=== Texte d'étude ===

En effet, les unités de production concernées appartenaient auparavant au groupe Boussac. Elles ont été cédées aux repreneurs avec des aides financières publiques sans aucune garantie industrielle et sociale sérieuses.
Sous la responsabilité des directions successives, le groupe Boussac est tombé de 102 établissements à 52 et le nombre de salariés a chuté de 50 % en six ans (26.000 salariés en 1979, 13.000 en 1985).
Alors que toutes les entreprises cédées sont aujourd'hui en dépôt de bilan, sous administrateur judiciaire, que les travailleurs sont sans ressource, la direction actuelle du groupe fait la sourde oreille, tout comme le Gouvernement, alors que l'un et l'autre ont des comptes à rendre. Le scandale financier de l'Internationale lainière et cotonnière qui laisse 1.500 salariés au moins dans l'angoisse, ne freine pas la volonté de liquidation de la direction actuelle du groupe.
De nouvelles cessions sont envisagées : la liquidation de La Madeleine (350 salariés), la mutilation de l'unité de Pérenchies (1.400 salariés) entre autre.

===

— Consignes —
**A)** Recopiez sans aucune modification le passage du texte sur le groupe Boussac qui va de « Sous la responsabilité » à « actuelle du groupe. ».
**B)** D'après le texte sur le groupe Boussac, qu'est-ce qui est reproché à la manière dont les unités de production ont été cédées aux repreneurs ?
Le matériel présenté ici provient d'une source distincte du texte d'étude.

=== Données fournies ===

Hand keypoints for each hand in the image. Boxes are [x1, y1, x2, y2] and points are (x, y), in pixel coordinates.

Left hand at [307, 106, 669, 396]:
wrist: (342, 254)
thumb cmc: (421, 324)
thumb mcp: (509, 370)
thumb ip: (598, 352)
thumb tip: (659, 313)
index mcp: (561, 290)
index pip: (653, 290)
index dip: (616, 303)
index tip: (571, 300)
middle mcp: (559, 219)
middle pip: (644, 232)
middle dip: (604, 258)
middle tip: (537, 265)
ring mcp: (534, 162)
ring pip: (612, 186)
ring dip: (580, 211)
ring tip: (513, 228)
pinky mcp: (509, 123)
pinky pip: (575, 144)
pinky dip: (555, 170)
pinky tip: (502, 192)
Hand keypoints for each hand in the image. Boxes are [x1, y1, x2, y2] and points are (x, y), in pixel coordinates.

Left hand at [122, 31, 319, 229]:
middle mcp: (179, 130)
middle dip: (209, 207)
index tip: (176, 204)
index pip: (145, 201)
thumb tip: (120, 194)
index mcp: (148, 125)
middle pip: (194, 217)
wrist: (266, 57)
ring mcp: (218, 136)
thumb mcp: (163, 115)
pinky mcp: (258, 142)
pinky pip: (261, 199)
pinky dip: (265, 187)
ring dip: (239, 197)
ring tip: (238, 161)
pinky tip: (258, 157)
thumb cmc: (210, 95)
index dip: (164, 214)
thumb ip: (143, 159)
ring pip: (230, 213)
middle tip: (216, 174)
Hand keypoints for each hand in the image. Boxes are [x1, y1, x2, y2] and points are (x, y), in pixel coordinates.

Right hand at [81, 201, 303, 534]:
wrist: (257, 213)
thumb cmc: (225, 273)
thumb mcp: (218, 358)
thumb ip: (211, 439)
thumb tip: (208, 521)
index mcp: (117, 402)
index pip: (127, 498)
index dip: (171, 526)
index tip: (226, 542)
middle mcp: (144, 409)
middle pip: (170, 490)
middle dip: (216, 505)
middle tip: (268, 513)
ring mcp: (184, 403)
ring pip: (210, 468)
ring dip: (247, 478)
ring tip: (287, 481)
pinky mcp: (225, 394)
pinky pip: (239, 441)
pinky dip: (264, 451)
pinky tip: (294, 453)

===

— Corrigé —
**A)**
Sous la responsabilité des directions successives, le groupe Boussac est tombé de 102 établissements à 52 et le nombre de salariés a chuté de 50 % en six ans (26.000 salariés en 1979, 13.000 en 1985).
Alors que toutes les entreprises cédées sont aujourd'hui en dépôt de bilan, sous administrateur judiciaire, que les travailleurs sont sans ressource, la direction actuelle du groupe fait la sourde oreille, tout comme le Gouvernement, alors que l'un et l'autre ont des comptes à rendre. Le scandale financier de l'Internationale lainière et cotonnière qui laisse 1.500 salariés au moins dans l'angoisse, ne freine pas la volonté de liquidation de la direction actuelle du groupe.

**B)** Les unités de production ont été cédées aux repreneurs avec des aides financières publiques, mais sans aucune garantie industrielle et sociale sérieuse.